This article details the process we take to build an MVP and guidelines we use to make technical implementation decisions using a concrete example: our new machine-learn powered bookmarking tool Pensive. Like any process, ours isn’t perfect, but we are happy with how it has evolved and what we have accomplished with it.

The Product

The latest iteration of our Pensive experiment- A chrome extension

The idea for Pensive grew from a couple of simple observations:

  • I know several people, myself included, who tend to text themselves links to things they want to remember.
  • The user experience of finding those links later isn’t very great (to put it mildly).
  • My business partner, Danny, has incredibly well-curated bookmarks and while I want that for myself, I’m not willing to put in the work.

Our initial experiment then became: “What if we gave people an iPhone App to which they could share links so they could be organized and indexed for later retrieval?”

The keen observers among you have probably realized that the gif above does not include an iPhone App! The third part of this series details our pivots and compromises. There, I’ll talk about how we got to a Chrome extension and how we’re still using the mobile App today.

Our team sat down to sketch out what we thought the minimal product to test our hypothesis would look like. We imagined an iPhone app with a list of links, looking not all that dissimilar from iMessage. The links would have labels, automatically applied with machine learning. At the top, a search field would let you filter links by their content, not just their titles or user-provided metadata, and the bottom would have a few navigation buttons, one taking you to a browse view where you could filter by label and scroll through the links you saved.

Next, we came up with some metrics that we wanted to track: number of links added, how often links were automatically classified, how often users classified the links themselves, and how often users followed a link from within the app.

Minimum Viable Analytics, courtesy of CloudWatch

With these decisions made, we were ready to start implementation.

The Process

Developers typically face several, sometimes competing priorities and concerns. When I am building a solution, whether I’m adding a single feature to a large codebase or designing the architecture for a greenfield project, I keep three main priorities in mind:

  • Speed. By this I mean “time to market”, or how quickly I can deliver features to my users. Time is money, and a developer’s time is notoriously expensive.
  • Stability. How quickly a developer delivers code means nothing if the code doesn’t work. We should strive for software and designs that minimize bugs and downtime.
  • Maintainability. Even if our design is sacrificial or our experiment fails, the chance that we’ll never have to change our code is practically zero. In fact, I would say that even a project that eventually ends up in the trash is likely to require hundreds of small changes and iterations along the way as you test your hypotheses.

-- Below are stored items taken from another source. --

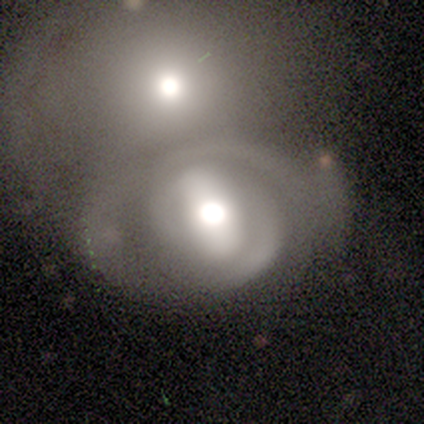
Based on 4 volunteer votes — A featured or disk galaxy (75%) with a strong bar (67%), 2 (100%) tight (67%) spiral arms (100%) and a dominant central bulge (33%, tied with large and moderate).

Vote fractions:
- Smooth or featured? featured or disk: 75% / smooth: 25% / star or artifact: 0%
- Edge-on disk? no: 100% / yes: 0%
- Bar? strong: 67% / no: 33% / weak: 0%
- Spiral arms? yes: 100% / no: 0%
- Spiral winding? tight: 67% / medium: 33% / loose: 0%
- Spiral arm count? 2: 100% / 1: 0% / 3: 0% / 4: 0% / more than 4: 0% / can't tell: 0%
- Bulge size? dominant: 33% (tied) / large: 33% (tied) / moderate: 33% (tied) / small: 0% / none: 0%
- Merging? merger: 75% / none: 25% / minor disturbance: 0% / major disturbance: 0%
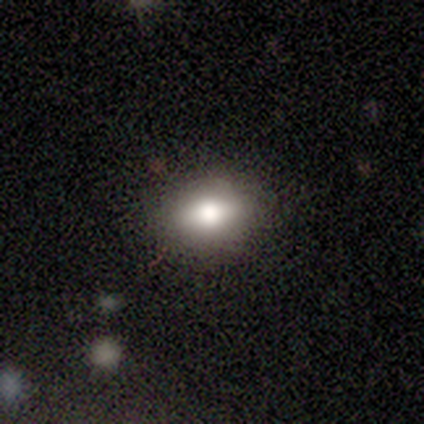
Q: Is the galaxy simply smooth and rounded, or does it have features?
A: smooth — 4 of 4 (100%).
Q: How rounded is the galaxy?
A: in between — 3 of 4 (75%).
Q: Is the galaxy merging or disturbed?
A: none — 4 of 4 (100%).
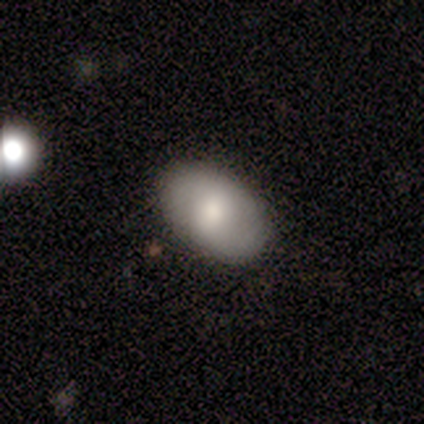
A smooth galaxy with no disk features (67%) that is in between round and cigar-shaped (100%). Merging: none (100%).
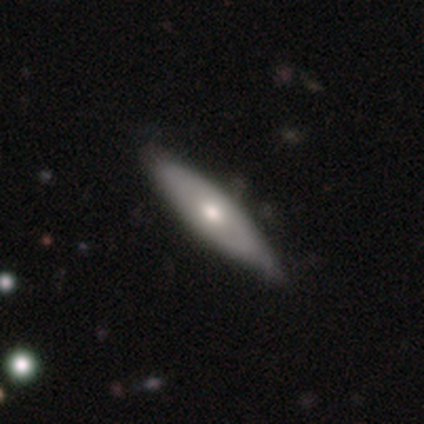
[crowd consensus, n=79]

In every day conversation, you’ll often hear me combine these last two bullet points into a single idea: craftsmanship. This is convenient because we now have two principles, speed and craftsmanship, which often feel at odds with one another. At some level this is certainly true: most of us can relate to the idea of a shoddily built house thrown up in a few months that could be sold more quickly than a well-built house with a strong foundation.

The analogy breaks down, however, when you consider the life-span of software. It’s safe to assume that someone (probably you, but maybe not) is going to have to make many changes to your code over time. Perhaps counterintuitively, the more successful your project, the more changes will be required. The cumulative effect of poor stability and maintainability is that you move slower, while the cumulative effect of high stability and maintainability is that you move quicker. If the walls of your house collapse when you try to hang a picture on the wall, you’ll be having heated words with the construction company.

It is important to draw a distinction between high craftsmanship and over-engineering — it is easy to conflate the two and the every developer is guilty of this at some point, including me (especially me). Continuing with the house analogy- though you’d make sure the foundation of your well-built house is strong, you wouldn’t it build it deep enough to support a high-rise in a residential neighborhood.

You’ll hear me call writing code with high speed, stability, and maintainability but low over-engineering pragmatic development. Next, I’ll give a few guidelines for pragmatic MVP development and how we applied them when building Pensive.

Pick technologies and design patterns your team knows, have high adoption in the community, and are optimized for speed instead of efficiency.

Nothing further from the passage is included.